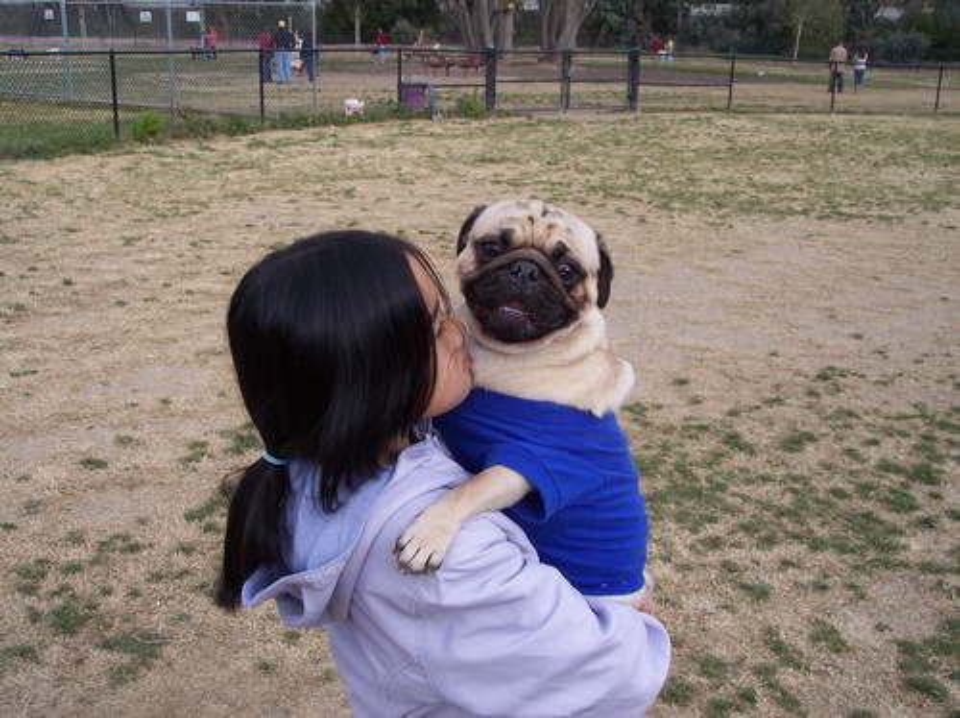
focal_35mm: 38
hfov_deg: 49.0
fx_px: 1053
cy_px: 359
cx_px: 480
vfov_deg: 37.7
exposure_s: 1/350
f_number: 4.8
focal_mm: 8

--------------------------------

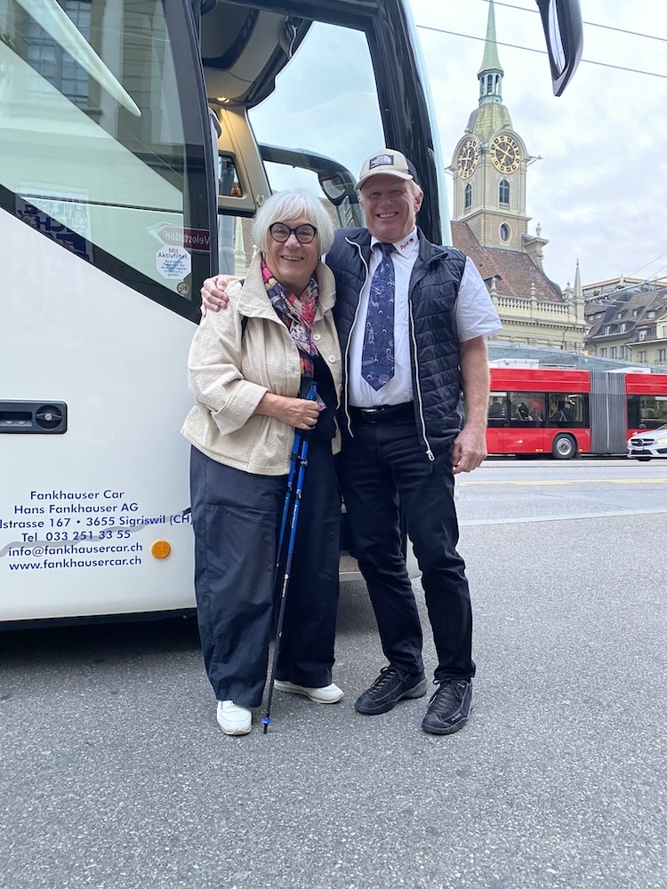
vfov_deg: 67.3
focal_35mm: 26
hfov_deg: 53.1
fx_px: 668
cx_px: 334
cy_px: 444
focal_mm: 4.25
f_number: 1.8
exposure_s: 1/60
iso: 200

--------------------------------

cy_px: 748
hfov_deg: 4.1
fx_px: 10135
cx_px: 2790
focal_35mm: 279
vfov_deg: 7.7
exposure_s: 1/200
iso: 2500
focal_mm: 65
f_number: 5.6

--------------------------------

Reproduce word for word the material above, beginning with the line that contains "hfov_deg: 4.1" and ending with the line that contains "f_number: 5.6".

hfov_deg: 4.1
fx_px: 10135
cx_px: 2790
focal_35mm: 279
vfov_deg: 7.7
exposure_s: 1/200
iso: 2500
focal_mm: 65
f_number: 5.6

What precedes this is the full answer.